Although the fare is simple and almost purely vegetarian, great care is taken in the preparation and presentation, as giving alms to bhikkhus is rated high on the scale of a Buddhist. A hot porridge made with rice, coconut cream and fresh green herbs is always a staple for heel dane, as breakfast is called, together with a rice meal and a chilli relish. Lunch is rice with vegetable, with perhaps fresh fruit or curd and palm treacle to follow.

The procedure of offering alms sees a donor selected for each day of the year. The chief donor together with relatives and friends offers alms to the bhikkhus on the day assigned to him. Some would come to the hermitage the previous evening and stay overnight at the Giman Hala (resting hall) to prepare the morning breakfast and lunch which would be offered the following day. Most donors are from nearby places while some are from faraway places around the country.

Sri Lanka’s Buddhists follow the classic, historical Theravada teaching. Guided by monastic orders and the ancient Pali canon, meditative practice varies from the simple to the profound. It is practised by all ordained bhikkhus to a greater or lesser degree, depending on the routines of each hermitage.

Insight meditation

The daily programs of vipassana dhura monks are a mainly contemplative one, in which vipassana bhavana insight meditation is dominant and central theme and experience. Insight meditation employs many techniques and subjects, one of the most widely used being anapanasati, the concentration on rhythmic inhalation and exhalation of breath. These communities live mostly in secluded woodland hermitage complexes (aranya), in rock shelters, caves, cob huts or cells, collectively called kuti.

Each day at the hermitage is a closely structured balance of mind development, concentration and awareness exercises, food, drink, rest and sleep, solitude, silence, study, worship and instruction. In the meditative process, specific activities of the mind and body are explored and worked within a personal, inward journey towards contact with the universal truths and Buddhist virtue.

The austerity of this regiment is also very healthy. Many beneficial side effects stem from a serene environment, cleansing the mind of tension, stress, worry, guilt, anger and evil thought, helping to balance the proper functioning of blood circulation, the nervous system and vital organs in the process. This is strongly borne out by evidence that most bhikkhus who follow meditative routines live in good health to an advanced age.

About 12 bhikkhus reside permanently at the hermitage, while foreign bhikkhus too come for short periods to practise meditation.

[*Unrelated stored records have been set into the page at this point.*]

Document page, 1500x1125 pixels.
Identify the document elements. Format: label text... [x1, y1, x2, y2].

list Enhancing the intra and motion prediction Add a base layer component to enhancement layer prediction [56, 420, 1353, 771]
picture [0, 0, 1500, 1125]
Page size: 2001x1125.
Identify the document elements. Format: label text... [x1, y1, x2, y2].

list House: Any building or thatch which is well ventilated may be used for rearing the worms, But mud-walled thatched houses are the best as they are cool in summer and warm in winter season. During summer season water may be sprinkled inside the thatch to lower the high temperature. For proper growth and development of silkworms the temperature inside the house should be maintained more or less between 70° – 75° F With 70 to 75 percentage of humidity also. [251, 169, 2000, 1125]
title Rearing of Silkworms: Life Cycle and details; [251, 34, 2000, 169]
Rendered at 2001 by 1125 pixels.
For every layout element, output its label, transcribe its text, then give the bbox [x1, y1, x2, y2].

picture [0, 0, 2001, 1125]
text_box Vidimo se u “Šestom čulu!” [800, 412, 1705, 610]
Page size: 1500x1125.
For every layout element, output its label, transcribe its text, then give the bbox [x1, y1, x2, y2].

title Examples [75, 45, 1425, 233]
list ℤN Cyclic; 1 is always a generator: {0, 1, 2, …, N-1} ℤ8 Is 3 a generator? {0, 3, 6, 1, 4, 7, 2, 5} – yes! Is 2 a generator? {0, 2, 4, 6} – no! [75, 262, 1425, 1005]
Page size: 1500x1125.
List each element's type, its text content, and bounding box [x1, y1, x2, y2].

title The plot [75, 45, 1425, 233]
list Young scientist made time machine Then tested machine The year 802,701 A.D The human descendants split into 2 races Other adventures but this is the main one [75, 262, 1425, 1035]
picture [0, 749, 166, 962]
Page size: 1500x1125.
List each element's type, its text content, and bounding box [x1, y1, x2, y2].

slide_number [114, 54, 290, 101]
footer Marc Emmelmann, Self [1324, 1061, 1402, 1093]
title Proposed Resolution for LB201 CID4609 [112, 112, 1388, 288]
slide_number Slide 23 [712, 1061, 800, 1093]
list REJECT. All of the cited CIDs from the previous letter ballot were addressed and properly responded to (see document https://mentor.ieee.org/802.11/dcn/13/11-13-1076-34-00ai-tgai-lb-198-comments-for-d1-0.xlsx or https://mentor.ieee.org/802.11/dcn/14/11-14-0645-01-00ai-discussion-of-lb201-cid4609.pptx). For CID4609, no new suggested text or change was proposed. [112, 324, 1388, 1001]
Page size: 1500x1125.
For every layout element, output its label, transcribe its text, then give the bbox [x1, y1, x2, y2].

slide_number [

To avoid disturbing the meditative bhikkhus, visitors are allowed into the area of kuti only from 12 noon to 1pm.

Founded 70 years ago, the Bodhinagala forest hermitage is today administrated by its chief monk, Ven. Dharma Keerthi Sri Vippassanachariya Labugama Ananda Dhamma Kithti Thera, whose serenity, mental clarity and spiritual depth reflect long schooling in meditative discipline, as well as a refreshing lightheartedness. “In the administration of the hermitage, the essential spirit of seclusion and solitude of hermitage life is preserved, with communal rituals limited to the barest minimum. Above all, we place before all who meditate here an opportunity to journey to the peace that comes with understanding, with true insight,” the chief incumbent tells us.

We left the hermitage, with joy in our hearts, having witnessed its spiritual serenity. The happiness we enjoyed, spending a few hours under the canopy of green, away from the sights and sounds of the outside world, was more than words could express.